Sunday, August 10, 2014

GREENWAY HOUSE


Continuing our May visit to England.

FRIDAY MAY 16th 2014

Before leaving home in April I made a reservation for a parking spot at Greenway House, the summer home of Agatha Christie. The reservation for the parking spot was for the time between 12:30pm and 4:30pm giving us ample time to drive from Lyme Regis to the village of Galmpton. David took a photograph of me by this 1950s bus, a bus style seen on many of the Miss Marple episodes on TV. The bus is used to shuttle visitors without a parking permit from the neighboring town.


It was a narrow winding road up to the house, with absolutely no roadside parking, so I was glad to have researched the visit ahead of time and secured a parking spot. From the parking area a long driveway, in the Reptonian style and planted with rhododendrons, leads up to the house.


 We arrived to find that a tour of the gardens had just started so we hurried to catch up with the group who were in the walled garden.

Data excerpts:

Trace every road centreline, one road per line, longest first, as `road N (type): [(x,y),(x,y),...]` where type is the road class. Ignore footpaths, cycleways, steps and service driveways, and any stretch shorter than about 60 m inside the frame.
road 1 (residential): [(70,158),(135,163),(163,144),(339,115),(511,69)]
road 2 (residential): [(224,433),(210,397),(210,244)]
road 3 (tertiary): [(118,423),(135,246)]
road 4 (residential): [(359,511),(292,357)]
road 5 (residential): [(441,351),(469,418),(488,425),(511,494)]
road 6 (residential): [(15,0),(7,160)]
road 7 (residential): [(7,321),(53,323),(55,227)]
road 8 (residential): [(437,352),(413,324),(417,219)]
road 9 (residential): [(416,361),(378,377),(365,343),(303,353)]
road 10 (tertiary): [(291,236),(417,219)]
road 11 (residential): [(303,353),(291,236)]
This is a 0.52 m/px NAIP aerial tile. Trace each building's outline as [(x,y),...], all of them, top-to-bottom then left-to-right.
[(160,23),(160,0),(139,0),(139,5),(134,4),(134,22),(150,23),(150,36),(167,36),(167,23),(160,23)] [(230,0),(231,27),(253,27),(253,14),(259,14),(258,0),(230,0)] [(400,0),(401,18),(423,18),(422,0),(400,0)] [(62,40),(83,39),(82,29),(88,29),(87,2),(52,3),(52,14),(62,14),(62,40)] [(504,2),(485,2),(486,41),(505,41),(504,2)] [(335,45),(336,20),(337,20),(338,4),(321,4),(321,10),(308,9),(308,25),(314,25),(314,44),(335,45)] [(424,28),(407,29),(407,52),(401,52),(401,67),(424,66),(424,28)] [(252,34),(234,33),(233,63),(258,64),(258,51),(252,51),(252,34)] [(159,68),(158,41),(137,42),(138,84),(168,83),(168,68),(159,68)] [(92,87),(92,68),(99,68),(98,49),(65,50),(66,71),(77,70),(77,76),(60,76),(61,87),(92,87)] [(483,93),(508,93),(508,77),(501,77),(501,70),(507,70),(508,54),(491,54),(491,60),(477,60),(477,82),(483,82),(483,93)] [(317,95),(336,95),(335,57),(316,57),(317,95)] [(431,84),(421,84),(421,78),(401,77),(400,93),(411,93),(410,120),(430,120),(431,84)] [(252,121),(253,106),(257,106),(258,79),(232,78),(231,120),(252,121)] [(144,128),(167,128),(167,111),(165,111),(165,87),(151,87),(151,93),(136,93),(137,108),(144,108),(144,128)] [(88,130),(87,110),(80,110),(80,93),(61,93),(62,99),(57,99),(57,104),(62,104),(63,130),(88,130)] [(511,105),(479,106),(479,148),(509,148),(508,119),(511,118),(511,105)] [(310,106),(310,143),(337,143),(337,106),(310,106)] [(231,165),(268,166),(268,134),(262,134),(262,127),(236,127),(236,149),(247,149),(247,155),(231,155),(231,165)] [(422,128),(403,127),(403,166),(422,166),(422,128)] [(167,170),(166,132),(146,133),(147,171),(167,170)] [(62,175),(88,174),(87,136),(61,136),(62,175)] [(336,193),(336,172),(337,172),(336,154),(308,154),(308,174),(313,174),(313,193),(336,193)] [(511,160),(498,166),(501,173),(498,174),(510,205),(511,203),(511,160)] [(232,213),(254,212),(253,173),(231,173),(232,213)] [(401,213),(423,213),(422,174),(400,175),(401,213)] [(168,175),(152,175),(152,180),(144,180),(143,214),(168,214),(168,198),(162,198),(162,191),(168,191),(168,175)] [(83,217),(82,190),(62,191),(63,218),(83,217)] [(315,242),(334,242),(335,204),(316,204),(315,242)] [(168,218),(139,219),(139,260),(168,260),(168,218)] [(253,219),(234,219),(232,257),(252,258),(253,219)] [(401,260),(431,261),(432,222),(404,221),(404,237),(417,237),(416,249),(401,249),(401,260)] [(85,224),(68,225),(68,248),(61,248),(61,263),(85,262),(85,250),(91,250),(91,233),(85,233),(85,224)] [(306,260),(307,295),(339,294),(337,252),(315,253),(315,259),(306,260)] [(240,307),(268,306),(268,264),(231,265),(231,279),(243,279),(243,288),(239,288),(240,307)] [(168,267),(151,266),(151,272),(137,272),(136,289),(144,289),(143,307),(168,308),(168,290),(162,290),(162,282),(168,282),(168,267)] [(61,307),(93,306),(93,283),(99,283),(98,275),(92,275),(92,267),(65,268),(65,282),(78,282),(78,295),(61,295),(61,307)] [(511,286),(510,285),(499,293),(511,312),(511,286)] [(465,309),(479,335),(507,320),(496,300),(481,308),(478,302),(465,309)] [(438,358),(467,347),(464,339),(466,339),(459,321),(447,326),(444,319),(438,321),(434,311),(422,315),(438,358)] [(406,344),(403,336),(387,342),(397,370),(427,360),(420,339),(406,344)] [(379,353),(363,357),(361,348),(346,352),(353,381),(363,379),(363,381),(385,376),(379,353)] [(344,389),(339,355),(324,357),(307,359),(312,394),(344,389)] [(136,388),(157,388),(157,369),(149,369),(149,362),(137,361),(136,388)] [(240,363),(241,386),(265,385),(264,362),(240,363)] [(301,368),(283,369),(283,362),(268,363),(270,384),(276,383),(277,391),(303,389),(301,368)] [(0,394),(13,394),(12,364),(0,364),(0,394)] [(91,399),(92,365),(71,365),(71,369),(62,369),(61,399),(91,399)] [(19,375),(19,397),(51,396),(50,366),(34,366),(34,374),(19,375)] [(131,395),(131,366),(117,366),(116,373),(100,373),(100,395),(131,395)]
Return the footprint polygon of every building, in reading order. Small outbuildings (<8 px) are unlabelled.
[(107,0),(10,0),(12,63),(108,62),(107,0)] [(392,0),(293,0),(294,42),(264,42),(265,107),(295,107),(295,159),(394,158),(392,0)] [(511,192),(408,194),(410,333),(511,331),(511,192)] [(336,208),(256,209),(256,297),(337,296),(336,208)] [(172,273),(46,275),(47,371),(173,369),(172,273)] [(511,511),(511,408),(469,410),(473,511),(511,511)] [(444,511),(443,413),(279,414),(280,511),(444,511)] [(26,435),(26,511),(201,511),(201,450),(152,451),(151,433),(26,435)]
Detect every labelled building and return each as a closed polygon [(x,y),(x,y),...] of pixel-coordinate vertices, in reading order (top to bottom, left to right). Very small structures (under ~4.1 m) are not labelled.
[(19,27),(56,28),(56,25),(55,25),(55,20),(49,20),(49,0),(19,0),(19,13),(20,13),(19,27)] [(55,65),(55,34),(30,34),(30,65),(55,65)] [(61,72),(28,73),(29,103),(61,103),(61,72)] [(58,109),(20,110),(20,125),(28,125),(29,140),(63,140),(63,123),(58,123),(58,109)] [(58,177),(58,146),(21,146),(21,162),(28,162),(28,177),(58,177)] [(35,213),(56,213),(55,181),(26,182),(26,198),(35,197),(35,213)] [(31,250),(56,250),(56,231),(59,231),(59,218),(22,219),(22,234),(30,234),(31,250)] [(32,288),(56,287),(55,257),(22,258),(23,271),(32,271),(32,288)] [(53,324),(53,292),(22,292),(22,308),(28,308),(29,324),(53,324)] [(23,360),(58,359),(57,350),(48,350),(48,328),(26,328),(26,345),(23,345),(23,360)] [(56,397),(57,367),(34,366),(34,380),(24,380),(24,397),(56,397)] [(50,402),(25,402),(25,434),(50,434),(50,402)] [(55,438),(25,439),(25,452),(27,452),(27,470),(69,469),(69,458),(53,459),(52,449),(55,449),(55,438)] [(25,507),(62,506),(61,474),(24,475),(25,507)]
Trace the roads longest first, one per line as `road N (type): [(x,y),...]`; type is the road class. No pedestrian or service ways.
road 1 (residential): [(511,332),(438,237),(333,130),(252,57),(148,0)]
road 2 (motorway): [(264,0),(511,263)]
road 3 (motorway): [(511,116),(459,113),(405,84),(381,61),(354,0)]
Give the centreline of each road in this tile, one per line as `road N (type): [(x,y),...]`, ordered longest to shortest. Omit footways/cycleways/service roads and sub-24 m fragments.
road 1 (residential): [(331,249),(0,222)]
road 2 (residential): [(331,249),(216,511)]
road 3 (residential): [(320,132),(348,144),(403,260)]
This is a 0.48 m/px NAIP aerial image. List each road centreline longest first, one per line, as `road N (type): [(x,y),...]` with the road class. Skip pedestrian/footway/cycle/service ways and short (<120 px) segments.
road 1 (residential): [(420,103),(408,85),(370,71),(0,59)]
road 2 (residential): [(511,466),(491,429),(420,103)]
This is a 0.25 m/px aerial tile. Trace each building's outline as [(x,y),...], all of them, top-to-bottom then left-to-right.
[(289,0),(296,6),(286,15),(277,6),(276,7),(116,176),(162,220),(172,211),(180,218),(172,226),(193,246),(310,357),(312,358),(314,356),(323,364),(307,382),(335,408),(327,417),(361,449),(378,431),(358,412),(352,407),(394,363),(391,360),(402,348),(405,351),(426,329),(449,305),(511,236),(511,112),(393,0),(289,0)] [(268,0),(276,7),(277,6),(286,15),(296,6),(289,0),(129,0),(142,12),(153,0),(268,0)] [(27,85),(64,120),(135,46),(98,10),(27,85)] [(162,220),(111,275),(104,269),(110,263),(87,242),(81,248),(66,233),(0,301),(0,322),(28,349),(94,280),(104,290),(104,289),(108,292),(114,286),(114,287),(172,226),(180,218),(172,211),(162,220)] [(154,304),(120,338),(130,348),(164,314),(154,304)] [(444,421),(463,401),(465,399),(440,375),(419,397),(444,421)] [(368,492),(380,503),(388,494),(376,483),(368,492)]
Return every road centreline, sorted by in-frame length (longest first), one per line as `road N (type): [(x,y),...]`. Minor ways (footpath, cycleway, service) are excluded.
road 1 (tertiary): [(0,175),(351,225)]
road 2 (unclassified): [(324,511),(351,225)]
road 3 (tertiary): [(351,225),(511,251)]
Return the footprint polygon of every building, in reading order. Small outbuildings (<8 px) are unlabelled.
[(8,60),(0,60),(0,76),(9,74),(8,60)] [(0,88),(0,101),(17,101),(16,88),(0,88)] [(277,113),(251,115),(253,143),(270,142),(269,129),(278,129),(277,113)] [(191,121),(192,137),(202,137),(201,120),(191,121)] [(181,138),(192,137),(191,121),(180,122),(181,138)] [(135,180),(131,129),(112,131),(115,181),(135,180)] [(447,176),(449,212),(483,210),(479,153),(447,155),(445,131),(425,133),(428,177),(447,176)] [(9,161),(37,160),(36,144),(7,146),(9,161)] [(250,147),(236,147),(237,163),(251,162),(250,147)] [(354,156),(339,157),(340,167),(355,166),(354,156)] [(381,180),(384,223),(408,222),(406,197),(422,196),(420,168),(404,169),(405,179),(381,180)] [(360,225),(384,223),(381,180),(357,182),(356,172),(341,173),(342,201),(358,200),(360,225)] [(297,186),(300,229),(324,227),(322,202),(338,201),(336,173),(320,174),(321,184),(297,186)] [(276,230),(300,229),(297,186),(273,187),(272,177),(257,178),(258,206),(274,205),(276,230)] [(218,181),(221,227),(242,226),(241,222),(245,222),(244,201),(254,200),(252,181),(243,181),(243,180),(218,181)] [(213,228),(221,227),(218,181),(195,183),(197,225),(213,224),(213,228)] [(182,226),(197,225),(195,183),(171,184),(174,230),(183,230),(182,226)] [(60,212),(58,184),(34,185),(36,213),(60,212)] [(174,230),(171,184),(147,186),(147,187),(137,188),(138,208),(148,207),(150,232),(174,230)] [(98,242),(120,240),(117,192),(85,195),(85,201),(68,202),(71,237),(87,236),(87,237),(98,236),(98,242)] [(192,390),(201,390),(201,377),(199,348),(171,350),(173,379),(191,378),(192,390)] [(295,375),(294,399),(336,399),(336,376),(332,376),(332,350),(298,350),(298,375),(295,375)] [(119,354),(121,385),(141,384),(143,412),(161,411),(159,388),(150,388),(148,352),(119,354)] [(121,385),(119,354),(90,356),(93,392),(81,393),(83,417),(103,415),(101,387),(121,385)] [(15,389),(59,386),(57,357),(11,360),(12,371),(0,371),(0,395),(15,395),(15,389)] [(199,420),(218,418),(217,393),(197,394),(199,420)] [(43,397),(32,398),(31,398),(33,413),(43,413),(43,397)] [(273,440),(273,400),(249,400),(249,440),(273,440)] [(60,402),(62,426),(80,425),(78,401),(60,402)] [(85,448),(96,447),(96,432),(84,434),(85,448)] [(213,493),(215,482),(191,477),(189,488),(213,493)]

Requests:
a – In the Greenway House account, give everything from "It was a narrow" down to "to the house.", swapping "rhododendrons" out for "azaleas".
b – Translate this sentence from the Greenway House account into Spanish: "The bus is used to shuttle visitors without a parking permit from the neighboring town."
c – Carry on the account of the Greenway House visit from its final sentence.
The records have no connection to the text.

Results for each task:
a –
It was a narrow winding road up to the house, with absolutely no roadside parking, so I was glad to have researched the visit ahead of time and secured a parking spot. From the parking area a long driveway, in the Reptonian style and planted with azaleas, leads up to the house.

b – El autobús se utiliza para trasladar desde el pueblo vecino a los visitantes que no tienen permiso de estacionamiento.

c –
The magnificent glass houses have been refurbished to their former mid 19 Century glory. Our guide pointed out the fish-scale glazing on this glass house.



The peach house



I never did find out the name of this variety of vinca with its unusual star shaped flowers.


We took the trail down through the woods to the River Dart passing by camellias, azaleas and rhododendrons. The same trail that Hercule Poirot took while searching for Ariadne Oliver on a recent episode, Dead Man's Folly. The trail leads to the boat house and battery which were also used to film scenes in that episode.



We arrived at the river to this wonderful scene.



We then returned to the house and to catch a glimpse of how Agatha Christie and her family spent Christmas and summer holidays entertaining their friends. Agatha would read her books to the guests. I wonder if they had mystery dinner parties?





In one of the rooms, behind a glass case, first edition copies of all her mystery novels. I remember being introduced to these books when I was 11years old. I must have read every one.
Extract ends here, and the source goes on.